-------- THE DATA

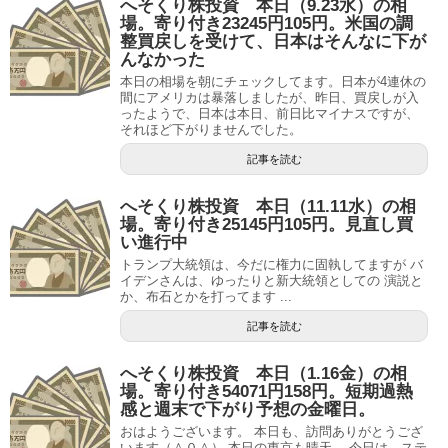
へそくり株投資 本日（9.23水）の相
場。寄り付き23245円105円。米国の調
整買戻しを受けて、日本はそんなに下が
んなかった
本日の相場を朝にチェックしてます。日本が4連休の
間にアメリカは暴落しましたが、昨日、買戻しが入
ったようで、日本は本日、前日比マイナスですが、
それほど下がりませんでした。
記事を読む
へそくり株投資 本日（11.11水）の相
場。寄り付き25145円105円。見直し買
い進行中
トランプ大統領は、今だに権力に固執してますが バ
イデンさんは、ゆったりと新大統領としての 演説と
か、布石とかを打ってます ...
記事を読む
へそくり株投資 本日（1.16金）の相
場。寄り付き54071円158円。短期過熱
感と週末で下がり予想の金曜日。
おはようございます。 本日も、訪問ありがとうござ
います（＾０＾） 本日の東京も晴天。 今日は、ステ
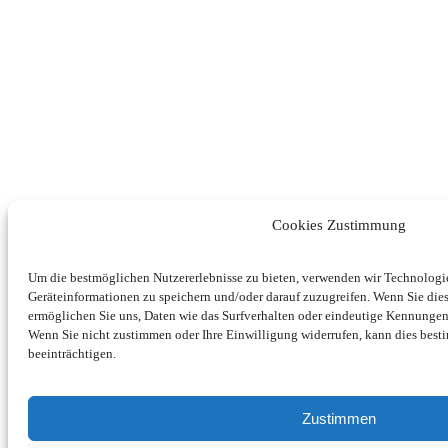
Cookies Zustimmung
Um die bestmöglichen Nutzererlebnisse zu bieten, verwenden wir Technolog
Geräteinformationen zu speichern und/oder darauf zuzugreifen. Wenn Sie di
ermöglichen Sie uns, Daten wie das Surfverhalten oder eindeutige Kennungen 
Wenn Sie nicht zustimmen oder Ihre Einwilligung widerrufen, kann dies be
beeinträchtigen.
Zustimmen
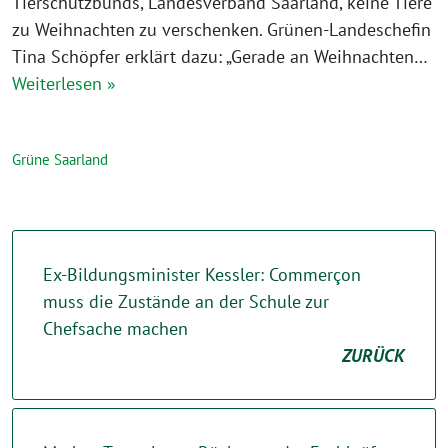
Tierschutzbunds, Landesverband Saarland, keine Tiere
zu Weihnachten zu verschenken. Grünen-Landeschefin
Tina Schöpfer erklärt dazu: „Gerade an Weihnachten…
Weiterlesen »
Grüne Saarland
Ex-Bildungsminister Kessler: Commerçon
muss die Zustände an der Schule zur
Chefsache machen
ZURÜCK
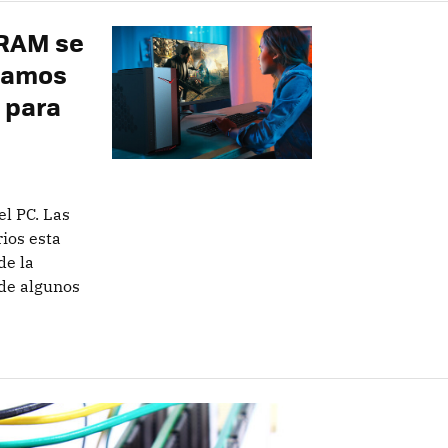
DRAM se
zamos
 para
l PC. Las
ios esta
de la
de algunos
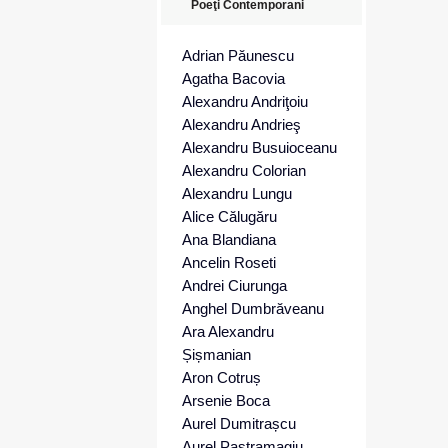
Poeţi Contemporani
Adrian Păunescu
Agatha Bacovia
Alexandru Andriţoiu
Alexandru Andrieş
Alexandru Busuioceanu
Alexandru Colorian
Alexandru Lungu
Alice Călugăru
Ana Blandiana
Ancelin Roseti
Andrei Ciurunga
Anghel Dumbrăveanu
Ara Alexandru
Șișmanian
Aron Cotruș
Arsenie Boca
Aurel Dumitrașcu
Aurel Pastramagiu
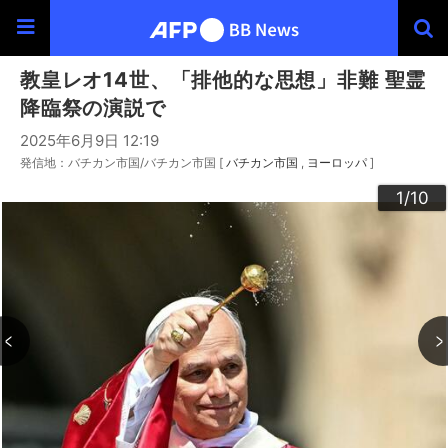
教皇レオ14世、「排他的な思想」非難 聖霊
降臨祭の演説で
2025年6月9日 12:19
発信地：バチカン市国/バチカン市国 [
バチカン市国
ヨーロッパ
]
10
3
4
6
9
2
5
7
8
1
/10
/10
/10
/10
/10
/10
/10
/10
/10
/10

----------------

◆ PROBLEM STATEMENT ◆
Your answer must be an exact copy of every entry, with the pictures left out.

◆ RESULT FOR THIS TASK ◆
へそくり株投資 本日（9.23水）の相
場。寄り付き23245円105円。米国の調
整買戻しを受けて、日本はそんなに下が
んなかった
本日の相場を朝にチェックしてます。日本が4連休の
間にアメリカは暴落しましたが、昨日、買戻しが入
ったようで、日本は本日、前日比マイナスですが、
それほど下がりませんでした。
記事を読む
へそくり株投資 本日（11.11水）の相
場。寄り付き25145円105円。見直し買
い進行中
トランプ大統領は、今だに権力に固執してますが バ
イデンさんは、ゆったりと新大統領としての 演説と
か、布石とかを打ってます ...
記事を読む
へそくり株投資 本日（1.16金）の相
場。寄り付き54071円158円。短期過熱
感と週末で下がり予想の金曜日。
おはようございます。 本日も、訪問ありがとうござ
います（＾０＾） 本日の東京も晴天。 今日は、ステ
Cookies Zustimmung
Um die bestmöglichen Nutzererlebnisse zu bieten, verwenden wir Technolog
Geräteinformationen zu speichern und/oder darauf zuzugreifen. Wenn Sie di
ermöglichen Sie uns, Daten wie das Surfverhalten oder eindeutige Kennungen 
Wenn Sie nicht zustimmen oder Ihre Einwilligung widerrufen, kann dies be
beeinträchtigen.
Zustimmen
Tierschutzbunds, Landesverband Saarland, keine Tiere
zu Weihnachten zu verschenken. Grünen-Landeschefin
Tina Schöpfer erklärt dazu: „Gerade an Weihnachten…
Weiterlesen »
Grüne Saarland
Ex-Bildungsminister Kessler: Commerçon
muss die Zustände an der Schule zur
Chefsache machen
ZURÜCK
DRAM se
zamos
 para
l PC. Las
ios esta
de la
de algunos
Poeţi Contemporani
Adrian Păunescu
Agatha Bacovia
Alexandru Andriţoiu
Alexandru Andrieş
Alexandru Busuioceanu
Alexandru Colorian
Alexandru Lungu
Alice Călugăru
Ana Blandiana
Ancelin Roseti
Andrei Ciurunga
Anghel Dumbrăveanu
Ara Alexandru
Șișmanian
Aron Cotruș
Arsenie Boca
Aurel Dumitrașcu
Aurel Pastramagiu
教皇レオ14世、「排他的な思想」非難 聖霊
降臨祭の演説で
2025年6月9日 12:19
発信地：バチカン市国/バチカン市国 [
バチカン市国
ヨーロッパ
]
10
3
4
6
9
2
5
7
8
1
/10
/10
/10
/10
/10
/10
/10
/10
/10
/10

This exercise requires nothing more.